Hindsight is 2020, we’ve all seen God take “bad situations” and use them for good. We are usually so focused on Jonah’s disobedience and consequences, it’s easy to overlook God’s bigger picture in this story. He was still using Jonah to bring people to himself. Jonah told the shipmen he feared God. He told them who God was. We also see God’s mercy to Jonah. He could have drowned, but that wasn’t God’s plan. He could have died in the fish, but he didn’t. Our merciful God didn’t save just one man that day.

We see in this chapter God’s plan caused the men on the ship to see him calm the sea after they finally threw Jonah overboard–that he was the all-powerful GOD, and Scripture tells us “Then the men feared the Lord exceedingly, and they offered a sacrifice to the Lord and made vows.” (Jonah 2:16) They believed that God was the one, true God.

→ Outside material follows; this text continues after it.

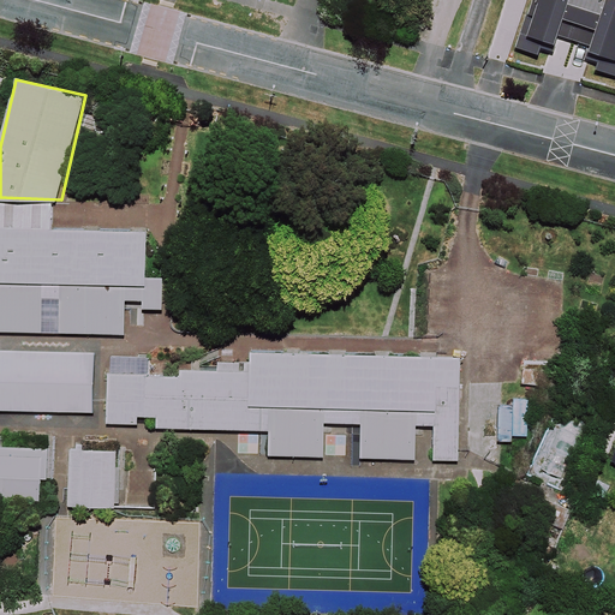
[(144,228),(0,226),(0,330),(36,332),(37,298),(77,299),(77,333),(143,334),(144,228)]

We know God has a plan and a purpose, if we can just hold on and keep trusting, even in the storms. People around us who don’t know him, or don’t know him well, are watching. We may never know (in this life) the impact of our responses of trust and faith in the midst of a storm on those people but God knows and often reveals it to us. Jonah told the shipmen to throw him over, trusting that God would calm the seas. God then gave him a “timeout” in the fish’s belly, but protected him. That was one gift, but the second was those men on the ship who believed in the one true God for the first time.

There are so many lessons here, Jonah learned the hard way, but we are still learning as well. God is still using Jonah’s fear, disobedience, running, sharing his belief in God in the middle of a storm, to impact and change lives.